> _Passage_:
--------------------
Il faut qu’il ne puisse plus y avoir de péché caché. Il faut que tout péché pardonné ne puisse plus être qu’un péché réparé. La vie privée ne doit pas être m[û]rée, comme l’ont dit ou comme le répètent ceux qui ont des infamies privées à cacher ; elle doit être de verre, afin que tous puissent y lire publiquement et briser sur le front du vice le masque de la vertu. L’inscription universelle, non pas entièrement telle que la comprenait Girardin, mais revue et corrigée, est un des moyens de publicité qui peut servir avantageusement la cause du progrès et démolir, en se substituant à eux, les prisons et les bagnes, le Code pénal et l’échafaud. C’est à ce titre que j’en cite un extrait, après l’avoir élagué des passages qui ne rentrent pas dans mes vues ou qui m’ont sembler s’éloigner de mon sujet :

L’INSCRIPTION UNIVERSELLE.
--------------------
Entrées d'un jeu de données
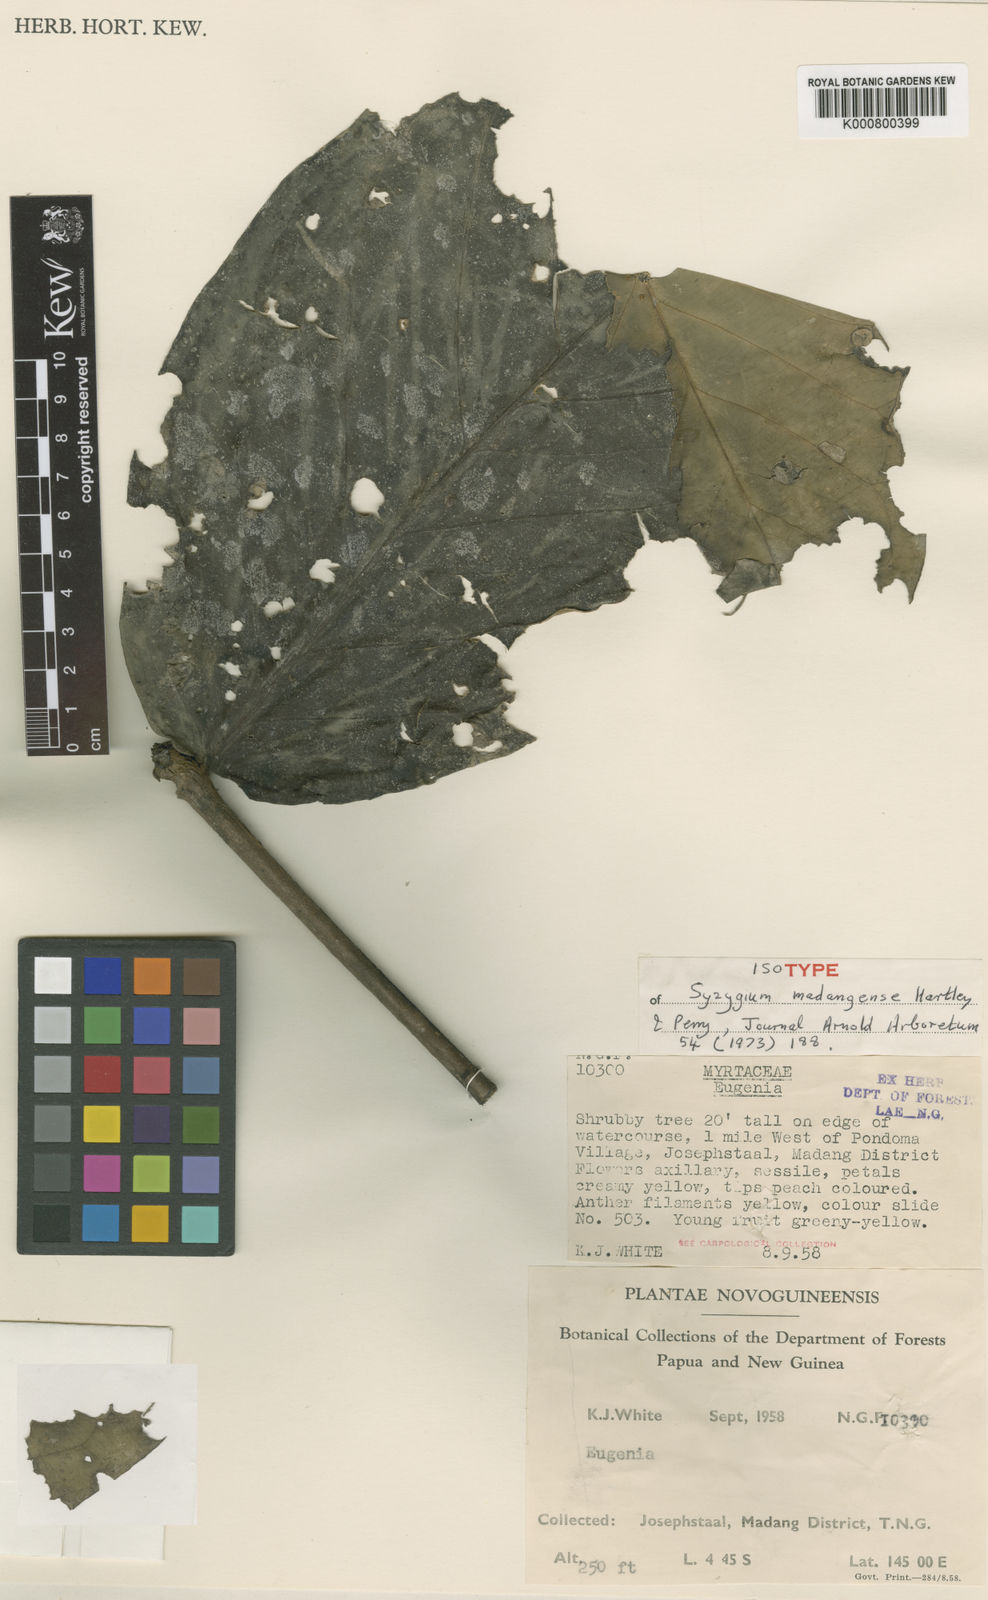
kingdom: Plantae
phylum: Tracheophyta
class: Magnoliopsida
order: Myrtales
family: Myrtaceae
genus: Syzygium
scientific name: Syzygium madangense
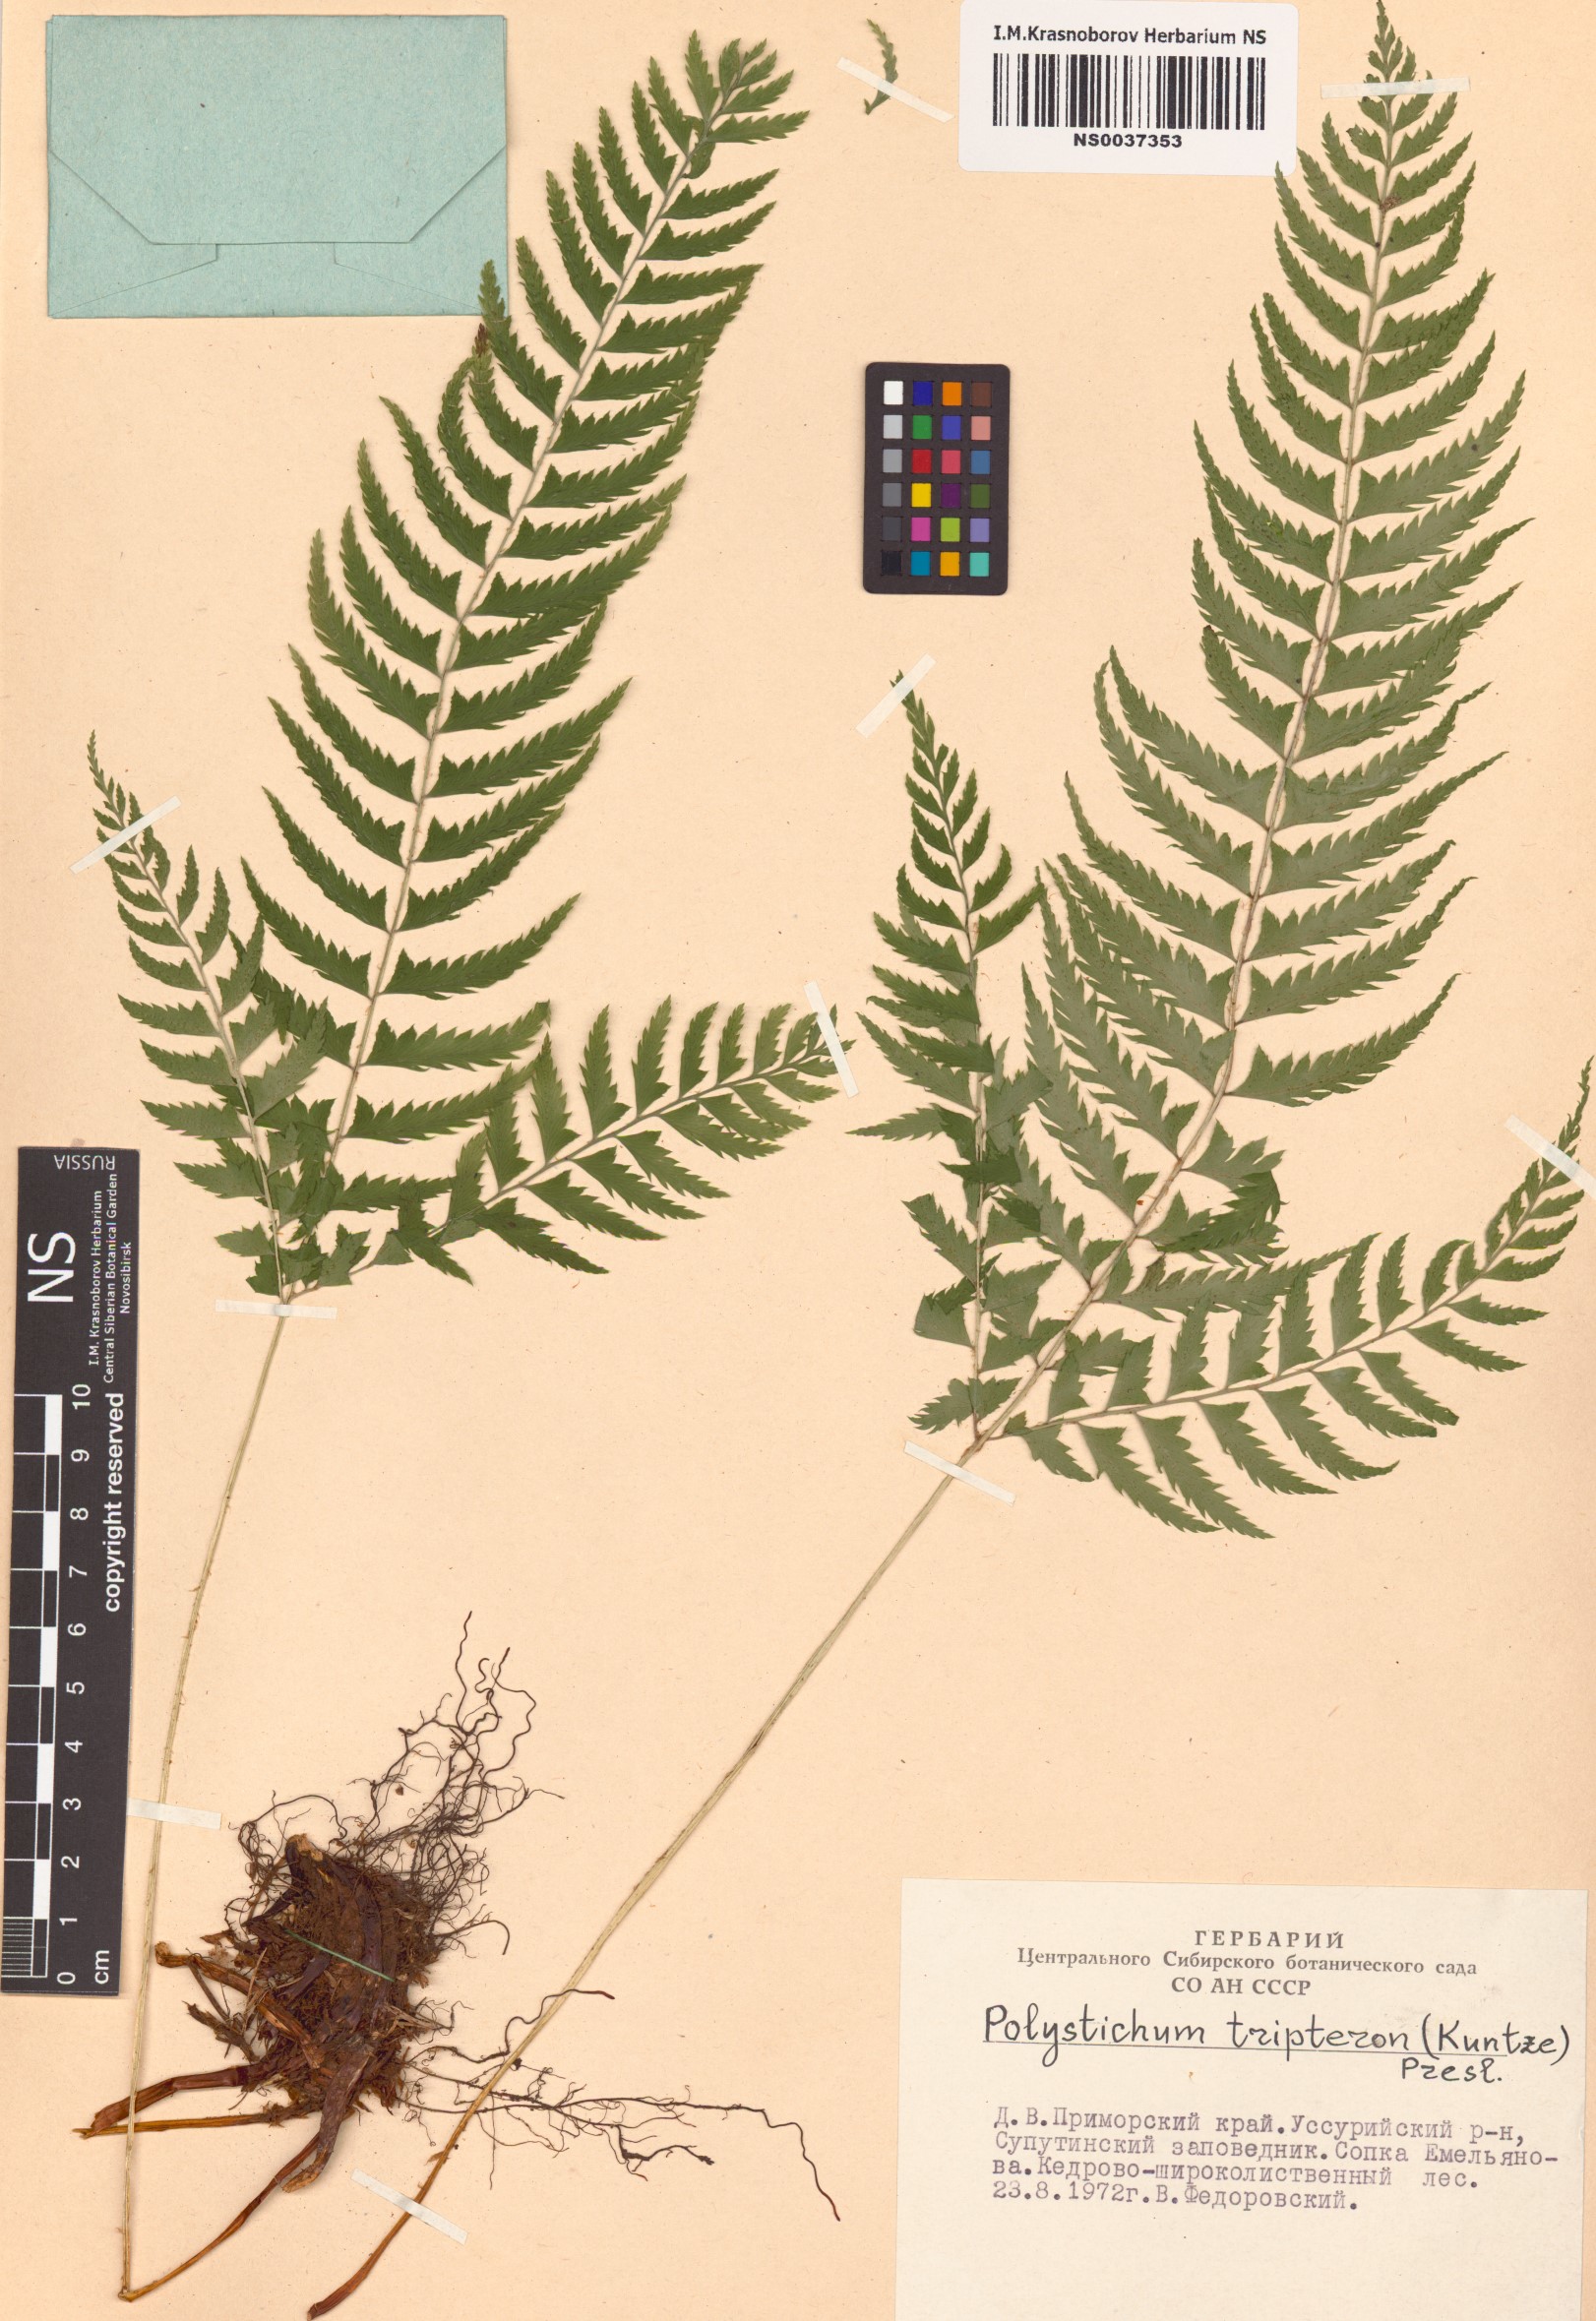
--------------------
> _Les consignes_:
A: Dans le passage, que doit être la vie privée au lieu d'être murée ?
B: Reprenez le passage sur l'inscription universelle, s'il vous plaît, et poursuivez-le à partir de son dernier mot.
Les lignes forment un matériau à part, indépendant du passage.

> _Liste des réponses_:
A: Elle doit être de verre, afin que tous puissent y lire publiquement.

B:
  Il n’est rien de caché qui ne doive être mis à découvert, rien de secret qui ne doive être connu.
 
SAINT-LUC.
  Vous connaîtrez la vérité et la vérité vous affranchira.
 
SAINT-JEAN.

L’inscription universelle assigne à chaque homme sa place, à chaque chose sa valeur, à chaque chiffre son rang ; c’est la science des mathématiques appliquées à l’étude de la politique avec la même certitude qu’elle est appliquée à l’étude de l’astronomie.

L’inscription universelle c’est la statistique vérifiée ; la statistique vérifiée c’est l’ordre social errant, ayant enfin trouvé son axe et son orbite.

L’inscription universelle, c’est le compte ouvert à tout enfant qui naît dans la commune, c’est le grand-livre de chaque Etat, grand livre où tout homme a sa page qui s’appelle Inscription de vie.

L’inscription universelle, c’est le vieux régime pénal, condamné par sa propre impuissance, radicalement réformé, heureusement détruit.

C’est le crime châtié par lui-même ;

C’est le vice extirpé par la publicité ;

C’est la conscience transparente ;

C’est la clarté du jour succédant à l’ombre de la nuit, ombre qui fait pulluler le vice et le crime, le mensonge et la fraude, la dilapidation et la misère, la dépravation et l’hypocrisie, tous les excès et toutes les hontes.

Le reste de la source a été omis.